++++ Provided text
Thursday, March 8, 2012

What Do Adobe and Fox Have In Common?

As I stated a couple of articles ago, things have been very hectic for me. So, while this article is late, I think it's still relevant since it directly affects my career choice.

We all know by now that Adobe is buying Macromedia. This can't be bad for Adobe who seriously needs something better than GoLive. Web site development in GoLive is not what I consider best-in-class; but its goofy HTML code makes me want to wretch. Adobe picking up Dreamweaver and Flash is good for them, but I think it's bad for us.

I can see how the Adobe / Macromedia merger is going to be excellent in the short term for their shareholders. Most mergers are. It's like thinking how a marriage between two Mafia families will bring peace to the streets. However, after a while, the neighborhood suffers as the "Family" no longer struggles with each other and they take it out on civilians. Speaking as an end-user, I'm more than a little nervous about the future of content creation software. Adobe is about to seriously limit the options writers have when it comes to having the right tool for the job.

Yes, Adobe has PageMaker, FrameMaker, and InDesign. Let's bitch about those for a minute. PageMaker and InDesign are designed for one purpose: page layout. This is a significant point. Page layout has nothing to do with writing. Most of the time, real writers use word processors. They send their copy to the layout people. So forget about those tools for content creation. When Adobe acquired Frame, Inc. in 1995, they justified the $500 million purchase because FrameMaker was a special tool for long technical documents. FrameMaker's power is that it can handle the creation of large documents with complex cross references, indices, tables, and even SGML or XML structure. Yet there is not a peep from Adobe on what they want to do with this tool. FrameMaker users on the Framers mailing list gripe every so often because of the lack of attention to the tool. Many feel that Adobe spent too much and I would agree since Adobe doesn't aggressively market FrameMaker, they have only had three releases since 1995 (if you count version 5, which was basically a rebranded release of Frame's version 5; I also don't count Adobe's pathetic point releases), and now FrameMaker sits idly as Adobe makes major revisions to InDesign, PhotoShop, Illustrator, and Acrobat. Adobe didn't even bother to make the Macintosh version of FrameMaker OS X compliant (a.k.a. carbonized). Writers who love FrameMaker are basically stuck with ten-year-old software from Adobe.
++++++++
++++ Data listing
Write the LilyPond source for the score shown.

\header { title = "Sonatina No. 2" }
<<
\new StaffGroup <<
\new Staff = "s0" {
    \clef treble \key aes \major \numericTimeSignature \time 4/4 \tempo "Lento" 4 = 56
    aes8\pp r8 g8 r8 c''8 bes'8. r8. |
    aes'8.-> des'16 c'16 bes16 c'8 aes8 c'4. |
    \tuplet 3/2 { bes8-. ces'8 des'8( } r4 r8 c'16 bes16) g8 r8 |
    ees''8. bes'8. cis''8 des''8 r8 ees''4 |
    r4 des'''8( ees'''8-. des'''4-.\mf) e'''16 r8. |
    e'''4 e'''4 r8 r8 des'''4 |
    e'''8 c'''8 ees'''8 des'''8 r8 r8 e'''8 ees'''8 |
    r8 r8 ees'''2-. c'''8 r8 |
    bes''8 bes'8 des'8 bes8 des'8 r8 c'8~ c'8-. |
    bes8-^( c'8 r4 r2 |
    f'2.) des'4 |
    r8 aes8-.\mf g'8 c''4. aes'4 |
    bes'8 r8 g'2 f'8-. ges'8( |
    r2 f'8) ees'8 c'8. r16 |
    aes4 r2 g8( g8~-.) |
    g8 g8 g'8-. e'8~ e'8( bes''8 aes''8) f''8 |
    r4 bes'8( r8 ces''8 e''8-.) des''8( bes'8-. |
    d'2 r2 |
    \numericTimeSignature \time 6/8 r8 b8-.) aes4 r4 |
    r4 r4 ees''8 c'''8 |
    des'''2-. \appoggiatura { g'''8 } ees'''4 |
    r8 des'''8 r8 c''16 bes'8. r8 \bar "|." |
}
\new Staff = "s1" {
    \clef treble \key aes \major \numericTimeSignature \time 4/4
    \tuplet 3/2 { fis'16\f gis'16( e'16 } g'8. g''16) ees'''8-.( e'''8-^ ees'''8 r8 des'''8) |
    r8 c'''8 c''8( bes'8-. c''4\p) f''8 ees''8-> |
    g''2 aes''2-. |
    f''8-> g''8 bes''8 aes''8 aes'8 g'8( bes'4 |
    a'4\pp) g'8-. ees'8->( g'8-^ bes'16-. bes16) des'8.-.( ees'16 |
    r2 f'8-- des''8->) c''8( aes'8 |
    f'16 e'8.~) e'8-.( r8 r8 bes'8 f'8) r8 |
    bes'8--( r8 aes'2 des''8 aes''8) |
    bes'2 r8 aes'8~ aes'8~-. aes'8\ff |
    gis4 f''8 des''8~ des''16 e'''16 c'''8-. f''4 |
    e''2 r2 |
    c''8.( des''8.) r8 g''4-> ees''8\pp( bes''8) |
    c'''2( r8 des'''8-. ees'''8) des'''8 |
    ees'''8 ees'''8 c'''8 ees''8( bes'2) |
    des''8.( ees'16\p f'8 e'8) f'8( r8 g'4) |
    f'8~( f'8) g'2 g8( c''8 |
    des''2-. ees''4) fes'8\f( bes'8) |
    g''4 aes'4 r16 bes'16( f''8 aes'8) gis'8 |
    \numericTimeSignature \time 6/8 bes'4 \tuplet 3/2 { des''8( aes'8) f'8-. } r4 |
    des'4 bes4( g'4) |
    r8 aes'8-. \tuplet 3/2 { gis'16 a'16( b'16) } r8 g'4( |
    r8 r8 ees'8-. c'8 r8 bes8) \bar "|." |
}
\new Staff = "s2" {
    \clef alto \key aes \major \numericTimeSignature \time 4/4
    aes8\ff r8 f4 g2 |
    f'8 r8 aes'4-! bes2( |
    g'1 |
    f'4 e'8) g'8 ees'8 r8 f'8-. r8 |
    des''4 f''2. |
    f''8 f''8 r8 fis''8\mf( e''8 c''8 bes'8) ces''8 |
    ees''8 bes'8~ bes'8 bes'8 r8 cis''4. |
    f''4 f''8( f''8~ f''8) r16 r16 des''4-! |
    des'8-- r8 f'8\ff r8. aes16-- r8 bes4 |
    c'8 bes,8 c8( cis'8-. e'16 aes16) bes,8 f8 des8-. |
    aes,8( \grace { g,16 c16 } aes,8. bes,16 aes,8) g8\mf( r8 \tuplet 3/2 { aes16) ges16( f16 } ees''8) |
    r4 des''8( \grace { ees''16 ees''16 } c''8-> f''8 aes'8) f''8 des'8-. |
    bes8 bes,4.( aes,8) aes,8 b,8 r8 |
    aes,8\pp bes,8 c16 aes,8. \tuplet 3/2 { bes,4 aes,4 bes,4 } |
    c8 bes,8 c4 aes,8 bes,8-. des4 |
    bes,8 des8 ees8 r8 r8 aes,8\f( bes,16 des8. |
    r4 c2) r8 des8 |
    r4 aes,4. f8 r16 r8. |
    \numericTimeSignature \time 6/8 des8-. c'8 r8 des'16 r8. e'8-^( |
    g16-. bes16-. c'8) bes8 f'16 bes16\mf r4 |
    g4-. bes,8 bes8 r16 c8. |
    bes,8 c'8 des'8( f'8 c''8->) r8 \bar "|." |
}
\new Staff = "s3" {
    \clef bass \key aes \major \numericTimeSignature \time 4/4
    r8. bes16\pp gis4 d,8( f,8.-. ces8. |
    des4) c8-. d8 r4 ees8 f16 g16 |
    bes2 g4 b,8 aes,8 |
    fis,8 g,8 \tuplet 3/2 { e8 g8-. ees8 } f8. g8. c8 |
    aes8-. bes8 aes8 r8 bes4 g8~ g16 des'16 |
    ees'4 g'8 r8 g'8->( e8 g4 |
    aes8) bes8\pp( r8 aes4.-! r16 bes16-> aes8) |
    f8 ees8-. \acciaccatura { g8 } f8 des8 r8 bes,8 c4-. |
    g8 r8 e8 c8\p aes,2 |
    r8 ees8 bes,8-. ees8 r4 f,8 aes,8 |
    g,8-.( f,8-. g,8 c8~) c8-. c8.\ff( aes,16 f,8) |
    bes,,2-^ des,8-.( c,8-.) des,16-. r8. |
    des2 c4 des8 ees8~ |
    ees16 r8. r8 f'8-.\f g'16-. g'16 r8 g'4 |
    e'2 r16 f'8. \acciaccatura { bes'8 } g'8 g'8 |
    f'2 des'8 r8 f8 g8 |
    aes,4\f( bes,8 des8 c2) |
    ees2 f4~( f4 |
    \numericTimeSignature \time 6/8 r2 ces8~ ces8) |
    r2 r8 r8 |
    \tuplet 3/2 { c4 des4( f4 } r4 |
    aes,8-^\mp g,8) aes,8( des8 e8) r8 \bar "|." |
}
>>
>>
++++++++
Work instructions =>
Please state the year in which, according to the Adobe post, Adobe acquired Frame, Inc., and the price it paid. The records have no connection to the Adobe post.

Exercise response =>
In 1995, for $500 million.